Most inpatient wards now state that their goal is to return people to the community. Therefore, they should be designed around preparing people for community living. However, it still seems that some are focused on keeping clients and staff comfortable where they are. As a result, clients end up spending most of their day doing activities that they will not be able to do in the community.
- Full cable TV on the ward. I don't even have full cable TV, because I do not feel like I can afford it. Clients spend most of their days watching the TV, which makes things nice and comfortable for them and for staff. What are they going to do with their time when they cannot afford cable?
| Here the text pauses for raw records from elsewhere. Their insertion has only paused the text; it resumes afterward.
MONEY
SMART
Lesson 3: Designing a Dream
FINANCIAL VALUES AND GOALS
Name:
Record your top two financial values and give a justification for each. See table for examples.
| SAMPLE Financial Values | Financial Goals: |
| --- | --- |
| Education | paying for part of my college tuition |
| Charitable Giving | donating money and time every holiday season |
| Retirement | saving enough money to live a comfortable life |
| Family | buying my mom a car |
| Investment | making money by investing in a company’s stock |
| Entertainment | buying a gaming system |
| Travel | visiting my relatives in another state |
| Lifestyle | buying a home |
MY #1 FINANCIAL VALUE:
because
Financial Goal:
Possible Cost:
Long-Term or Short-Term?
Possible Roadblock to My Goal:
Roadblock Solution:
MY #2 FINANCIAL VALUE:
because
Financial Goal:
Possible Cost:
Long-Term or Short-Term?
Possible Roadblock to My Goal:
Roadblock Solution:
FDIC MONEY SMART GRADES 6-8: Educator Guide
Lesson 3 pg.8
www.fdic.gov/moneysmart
- Cigarette rationing. Staff handing out cigarettes to clients one at a time on a certain schedule e.g. one an hour. Again, this makes things nice and comfortable for the client and staff. The client does not run out of cigarettes and start bumming them from other people,which usually results in conflict.
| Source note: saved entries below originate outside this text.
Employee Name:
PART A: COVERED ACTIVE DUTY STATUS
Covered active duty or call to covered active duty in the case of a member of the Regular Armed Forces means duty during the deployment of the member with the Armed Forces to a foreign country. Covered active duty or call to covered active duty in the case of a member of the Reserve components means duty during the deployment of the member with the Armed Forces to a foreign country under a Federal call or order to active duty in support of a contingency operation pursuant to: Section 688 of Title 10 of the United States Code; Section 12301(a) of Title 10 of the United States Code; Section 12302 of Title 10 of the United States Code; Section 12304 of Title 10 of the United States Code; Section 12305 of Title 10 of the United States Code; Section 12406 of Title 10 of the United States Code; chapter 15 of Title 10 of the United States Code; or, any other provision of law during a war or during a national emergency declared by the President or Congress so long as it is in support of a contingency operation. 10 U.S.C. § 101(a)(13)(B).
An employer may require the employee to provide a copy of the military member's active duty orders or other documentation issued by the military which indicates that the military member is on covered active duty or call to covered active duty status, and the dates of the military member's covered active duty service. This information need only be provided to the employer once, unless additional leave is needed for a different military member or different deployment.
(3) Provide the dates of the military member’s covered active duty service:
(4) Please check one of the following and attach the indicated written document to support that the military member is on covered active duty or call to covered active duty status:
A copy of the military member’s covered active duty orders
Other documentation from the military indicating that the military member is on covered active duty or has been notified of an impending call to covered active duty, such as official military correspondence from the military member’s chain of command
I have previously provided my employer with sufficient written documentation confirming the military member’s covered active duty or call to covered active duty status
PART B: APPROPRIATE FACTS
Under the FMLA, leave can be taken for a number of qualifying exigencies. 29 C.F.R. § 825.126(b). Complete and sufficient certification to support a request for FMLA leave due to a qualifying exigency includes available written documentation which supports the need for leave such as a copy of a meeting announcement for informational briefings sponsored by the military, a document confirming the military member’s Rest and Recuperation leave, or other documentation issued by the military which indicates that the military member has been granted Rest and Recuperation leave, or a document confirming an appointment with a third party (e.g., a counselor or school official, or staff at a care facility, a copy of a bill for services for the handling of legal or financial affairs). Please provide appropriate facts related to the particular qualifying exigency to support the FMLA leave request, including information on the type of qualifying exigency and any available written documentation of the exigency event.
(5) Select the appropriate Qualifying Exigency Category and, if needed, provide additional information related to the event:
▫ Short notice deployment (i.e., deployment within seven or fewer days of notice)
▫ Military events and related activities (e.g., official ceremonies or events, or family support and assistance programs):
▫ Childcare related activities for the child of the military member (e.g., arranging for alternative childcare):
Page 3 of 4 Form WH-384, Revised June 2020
- Horticultural therapy. Great idea - I have read articles about the therapeutic benefits of gardening. However, when clients leave, most are going to be living in apartments without access to a garden. How about learning to take care of a plant or two in containers instead of a large outdoor garden?
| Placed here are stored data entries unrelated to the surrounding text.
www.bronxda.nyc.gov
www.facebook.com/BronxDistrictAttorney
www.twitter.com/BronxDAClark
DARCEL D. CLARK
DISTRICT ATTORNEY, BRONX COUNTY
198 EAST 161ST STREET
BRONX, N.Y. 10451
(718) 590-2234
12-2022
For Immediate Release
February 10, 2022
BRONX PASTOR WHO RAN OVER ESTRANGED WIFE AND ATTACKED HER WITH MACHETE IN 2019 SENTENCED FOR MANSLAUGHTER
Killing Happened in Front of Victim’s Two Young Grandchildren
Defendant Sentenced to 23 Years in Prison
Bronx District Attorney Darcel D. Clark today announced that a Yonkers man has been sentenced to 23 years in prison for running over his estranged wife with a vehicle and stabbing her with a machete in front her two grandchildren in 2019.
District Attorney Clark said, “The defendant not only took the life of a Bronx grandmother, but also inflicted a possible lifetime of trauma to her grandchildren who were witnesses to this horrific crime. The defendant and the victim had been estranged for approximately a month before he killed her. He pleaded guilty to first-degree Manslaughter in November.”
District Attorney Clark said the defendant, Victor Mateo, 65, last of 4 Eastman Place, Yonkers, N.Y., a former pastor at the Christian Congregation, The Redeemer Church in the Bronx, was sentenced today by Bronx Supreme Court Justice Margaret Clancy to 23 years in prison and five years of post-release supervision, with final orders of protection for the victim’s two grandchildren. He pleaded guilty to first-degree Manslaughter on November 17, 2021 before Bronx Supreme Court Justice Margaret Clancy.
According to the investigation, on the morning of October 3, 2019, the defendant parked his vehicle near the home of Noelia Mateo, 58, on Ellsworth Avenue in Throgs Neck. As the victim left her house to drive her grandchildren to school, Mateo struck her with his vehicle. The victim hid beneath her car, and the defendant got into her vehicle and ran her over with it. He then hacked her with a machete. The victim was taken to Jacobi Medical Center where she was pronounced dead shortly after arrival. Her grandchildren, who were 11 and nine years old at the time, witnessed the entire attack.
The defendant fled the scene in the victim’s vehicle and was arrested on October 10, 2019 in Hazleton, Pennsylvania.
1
- Sheltered work programs. These can give clients a great feeling of productivity. The only problem is that these are no longer available in the community, and the research that I have read suggests that if anything, participating in a sheltered work program decreases a person's ability to find and keep competitive employment. I can see how this would happen, as I saw workers miss doing their job for several days, with no consequences. Many inpatients are not mentally stable enough yet to obtain or maintain competitive employment, but how about focusing on supported volunteering which can be maintained after discharge?
- Computers with internet access on the ward. I am a bit undecided about this. I believe that learning to use technology is quickly becoming an essential ADL, and part of our role is to ensure clients have equal access to this technology, and the opportunity to learn to use it. However, my clients generally cannot afford computers and internet access, and must learn to use public use computers. I think it may be a good idea to have computers on the ward to be able to teach people to use them, but it needs to be followed up by teaching people to access public use computers e.g. take regular fieldtrips to the library to use the computers there.
- Unrealistic activities. Often clients are shuffled from one group to another - their time is scheduled for them. They become used to being told what activity to do instead of choosing. I have spoken to many people who have told me that they enjoyed doing crafts in hospital, but have not done them since discharge. Often the materials are too expensive or too difficult to obtain. Clients participate in elaborate meal preparations including main dish, side dish, dessert, and sometimes even appetizers. In the community, my clients are always looking for inexpensive one-pot meals. One frequent activity was taking clients for "drives", and sometimes stopping for coffee. Very few of the clients will ever have the opportunity to go for drives in the community.